Changes to the D.C. Freedom of Information Act (FOIA) to narrow records available and make them harder to get are on the D.C. Council agenda May 14, slipped by the chairman into a budget bill. Fortunately, the proposals—never discussed with stakeholders or aired in a hearing—face a major backlash from other Council members and the community. Good background is available from Martin Austermuhle at WAMU, Peter Jamison at Washington Post and in a letter by the ACLU of D.C. to the D.C. Council. (See link below.) The D.C. Open Government Coalition letter went to the Council Friday (10) as well. Linked below also.

Meanwhile,  it’s always good to take note of how access to public records is helpful to the public and the press. Here are examples in recent weeks:

  • The D.C. child welfare agency overworks staff to an extent possibly dangerous to vulnerable children and manipulates data to hide performance problems, according to an 8,000-word deep dive by City Paper’s Morgan Baskin, based in part on agency records obtained through FOIA.
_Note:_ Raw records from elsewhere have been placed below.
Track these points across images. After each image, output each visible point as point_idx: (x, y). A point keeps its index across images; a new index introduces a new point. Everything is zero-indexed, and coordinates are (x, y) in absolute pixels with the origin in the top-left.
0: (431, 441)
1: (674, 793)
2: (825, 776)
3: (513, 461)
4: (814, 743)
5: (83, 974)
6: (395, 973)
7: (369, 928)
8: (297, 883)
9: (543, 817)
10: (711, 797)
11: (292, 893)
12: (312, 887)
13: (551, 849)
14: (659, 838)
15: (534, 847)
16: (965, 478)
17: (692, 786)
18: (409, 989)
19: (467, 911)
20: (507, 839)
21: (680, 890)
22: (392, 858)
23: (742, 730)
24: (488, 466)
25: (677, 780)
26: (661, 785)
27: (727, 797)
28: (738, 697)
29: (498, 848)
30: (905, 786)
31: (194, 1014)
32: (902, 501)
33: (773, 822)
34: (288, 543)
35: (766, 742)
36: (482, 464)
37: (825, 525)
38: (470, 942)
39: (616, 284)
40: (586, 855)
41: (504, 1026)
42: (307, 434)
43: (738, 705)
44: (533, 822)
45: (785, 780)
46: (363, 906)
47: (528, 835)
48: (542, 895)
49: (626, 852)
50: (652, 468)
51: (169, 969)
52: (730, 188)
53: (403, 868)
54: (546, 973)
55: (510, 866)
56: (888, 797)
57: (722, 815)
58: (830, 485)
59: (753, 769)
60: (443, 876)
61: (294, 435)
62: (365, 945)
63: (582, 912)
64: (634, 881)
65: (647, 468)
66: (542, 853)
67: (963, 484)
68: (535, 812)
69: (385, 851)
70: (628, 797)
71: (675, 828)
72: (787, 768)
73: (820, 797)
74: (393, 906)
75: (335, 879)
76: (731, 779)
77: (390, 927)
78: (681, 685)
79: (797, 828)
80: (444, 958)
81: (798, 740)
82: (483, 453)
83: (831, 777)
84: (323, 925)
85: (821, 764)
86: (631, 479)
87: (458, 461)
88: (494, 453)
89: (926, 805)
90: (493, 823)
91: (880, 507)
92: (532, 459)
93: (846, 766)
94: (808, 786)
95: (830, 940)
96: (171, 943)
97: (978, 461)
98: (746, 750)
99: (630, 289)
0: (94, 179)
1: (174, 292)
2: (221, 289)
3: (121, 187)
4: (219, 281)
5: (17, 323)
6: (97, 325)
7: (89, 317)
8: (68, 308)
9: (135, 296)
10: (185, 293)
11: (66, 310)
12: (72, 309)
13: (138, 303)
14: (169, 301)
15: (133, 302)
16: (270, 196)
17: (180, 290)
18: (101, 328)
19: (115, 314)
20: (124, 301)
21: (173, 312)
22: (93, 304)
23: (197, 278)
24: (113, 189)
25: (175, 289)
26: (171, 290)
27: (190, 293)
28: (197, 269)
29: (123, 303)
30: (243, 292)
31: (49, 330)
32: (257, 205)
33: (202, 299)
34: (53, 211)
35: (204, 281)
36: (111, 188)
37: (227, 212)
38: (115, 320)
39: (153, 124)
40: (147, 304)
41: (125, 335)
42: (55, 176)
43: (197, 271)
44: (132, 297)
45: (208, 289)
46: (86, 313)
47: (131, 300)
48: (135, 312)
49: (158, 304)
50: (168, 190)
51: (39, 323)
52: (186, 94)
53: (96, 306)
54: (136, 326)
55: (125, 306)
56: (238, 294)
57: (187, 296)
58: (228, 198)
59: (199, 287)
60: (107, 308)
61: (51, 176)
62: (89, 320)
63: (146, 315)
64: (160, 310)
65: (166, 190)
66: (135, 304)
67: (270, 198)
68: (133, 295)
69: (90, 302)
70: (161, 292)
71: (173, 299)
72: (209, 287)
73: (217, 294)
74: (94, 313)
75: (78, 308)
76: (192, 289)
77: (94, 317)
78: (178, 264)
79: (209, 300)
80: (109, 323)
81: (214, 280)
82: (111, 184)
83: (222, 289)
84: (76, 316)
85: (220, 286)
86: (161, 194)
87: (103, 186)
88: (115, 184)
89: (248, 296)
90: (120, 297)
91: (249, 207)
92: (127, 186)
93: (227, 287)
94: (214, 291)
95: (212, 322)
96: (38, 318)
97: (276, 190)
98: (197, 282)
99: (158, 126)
  • Not a further word in the Post about the police video of Council Member Trayon White Sr. (D-Ward 8) in an MPD traffic stop, released after their own lawsuit (discussed in our blog here). But Mitch Ryals, Loose Lips columnist in the City Paper, was on it, filing his own FOIA request and reporting on the D.C. payment of $15,000 of the Post’s legal fees. (With no detailed reporting yet of its contents, maybe the video proved unremarkable, and if so, again casting doubt on the fierce D.C. MPD fight to keep it secret.)   
  • D.C. Council member Jack Evans (D-Ward 2) was recently disciplined by Council vote and stripped of some committee responsibilities, the biggest blow to his political standing in many years. The action came in response to news the veteran council member repeatedly used his government staff and email to solicit business from law firms that lobby the city, offering his influence and connections to help their clients.  Steve Thompson’s Post story was based on emails obtained by FOIA that had been sent on government accounts.    
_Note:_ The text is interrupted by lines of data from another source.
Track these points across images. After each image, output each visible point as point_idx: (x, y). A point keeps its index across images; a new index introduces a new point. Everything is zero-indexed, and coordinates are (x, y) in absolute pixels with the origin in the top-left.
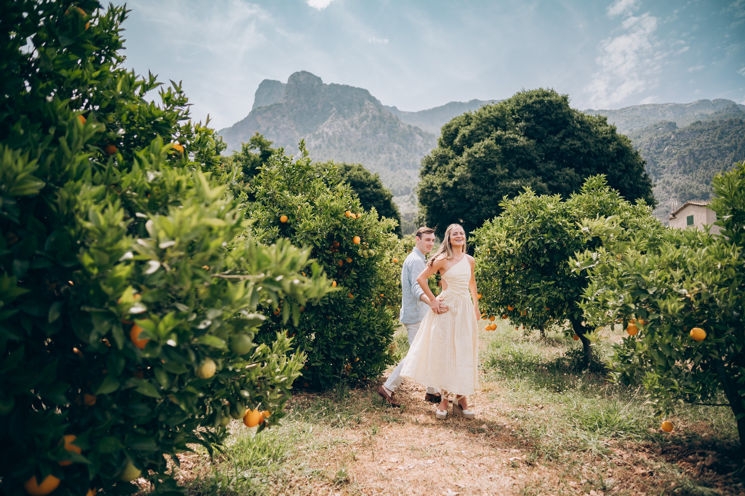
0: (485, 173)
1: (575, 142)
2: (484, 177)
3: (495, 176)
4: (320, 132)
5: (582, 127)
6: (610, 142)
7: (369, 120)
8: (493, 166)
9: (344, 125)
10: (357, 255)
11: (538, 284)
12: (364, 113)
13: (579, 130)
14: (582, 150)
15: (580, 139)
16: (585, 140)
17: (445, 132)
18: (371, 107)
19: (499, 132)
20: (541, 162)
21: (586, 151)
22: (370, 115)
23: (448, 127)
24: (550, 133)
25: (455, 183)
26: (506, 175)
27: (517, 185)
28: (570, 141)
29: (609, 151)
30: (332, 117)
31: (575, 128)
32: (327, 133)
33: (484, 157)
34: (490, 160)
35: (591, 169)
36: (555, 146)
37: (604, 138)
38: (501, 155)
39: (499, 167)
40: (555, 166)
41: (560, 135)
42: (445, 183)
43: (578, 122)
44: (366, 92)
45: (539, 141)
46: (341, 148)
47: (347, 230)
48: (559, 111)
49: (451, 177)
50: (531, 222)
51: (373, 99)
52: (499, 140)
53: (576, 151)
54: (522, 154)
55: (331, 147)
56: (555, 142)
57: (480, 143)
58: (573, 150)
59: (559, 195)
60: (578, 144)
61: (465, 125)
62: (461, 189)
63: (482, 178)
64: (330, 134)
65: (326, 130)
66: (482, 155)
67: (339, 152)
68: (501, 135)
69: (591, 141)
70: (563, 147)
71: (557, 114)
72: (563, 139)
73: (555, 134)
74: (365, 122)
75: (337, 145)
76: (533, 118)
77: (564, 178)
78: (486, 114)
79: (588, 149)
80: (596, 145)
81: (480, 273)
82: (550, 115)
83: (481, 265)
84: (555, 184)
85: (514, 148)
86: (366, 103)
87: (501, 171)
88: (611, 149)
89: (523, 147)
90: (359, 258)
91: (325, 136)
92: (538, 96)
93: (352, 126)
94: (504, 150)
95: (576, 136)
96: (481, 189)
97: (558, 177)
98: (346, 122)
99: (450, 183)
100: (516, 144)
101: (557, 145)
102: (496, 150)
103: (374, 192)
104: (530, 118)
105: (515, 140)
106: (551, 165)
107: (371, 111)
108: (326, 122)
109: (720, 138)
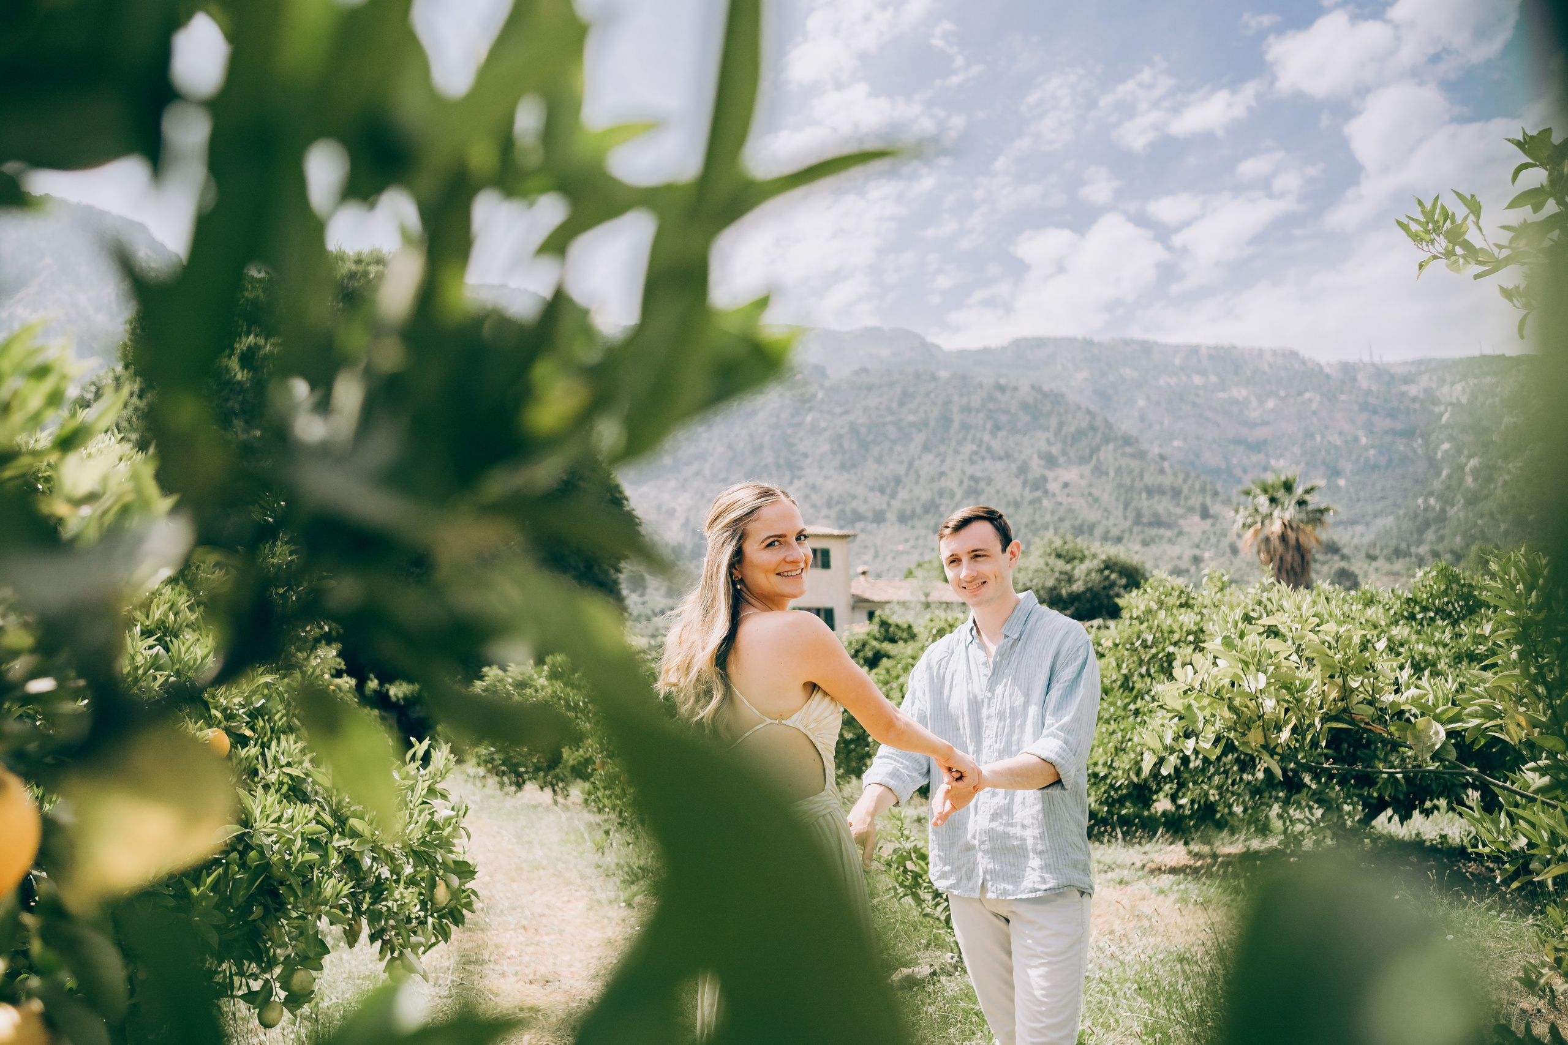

  • DC Line columnist Jonetta Rose Barras headlined a recent piece “are charter school leaders ignoring D.C. laws?” and said she was “enraged” to learn a law directing all schools to address youth suicide prevention may have been downplayed by charter leaders dismissive of Council interference with their autonomy. The family of a student who died by suicide last year while attending SEED Public Charter School read the sad and astonishing words in emails of charter board executive director, Scott Pearson, and FOCUS lobbyist, Michael Musante, obtained by FOIA request to the charter board. Maybe it’s no surprise these are also leaders in the effort to reject pending Council bills that would expand coverage of FOIA to charter schools themselves.
  • Advocates known as Unsuck DC Metro who champion more rider-friendly Metrobus and rail are trying to use the transit system FOIA equivalent to find data from a recent study of what riders think. (It’s not a law like FOIA but an internal board directive called Public Access to Records Policy, or PARP, and available here.) Or they tried to do so, asking WMATA for the results of a customer satisfaction survey last year—and so far with no luck as the agency not only stonewalled at first but after appeal charged $324.17 in fees for blacking out all but one of the pages Unsuck received based on bizarre assertions of exemptions (confidential business data?). Unsuck enlisted super-gadfly group Judicial Watch as counsel and filed suit recently,. Frederick Kunkle’s Post story explains details while also running down the painful record of years of  Metro secrecy. They’re likely to gain ground in their litigation, so we’ll count this a tentative win for access laws.

This list is culled from just a few weeks of local news. The amazing array of examples suggests to the Coalition the value of the law as it stands now and the importance of D.C. Council members taking time to ask “where’s the problem?” What requires the rushed amendments now on the agenda?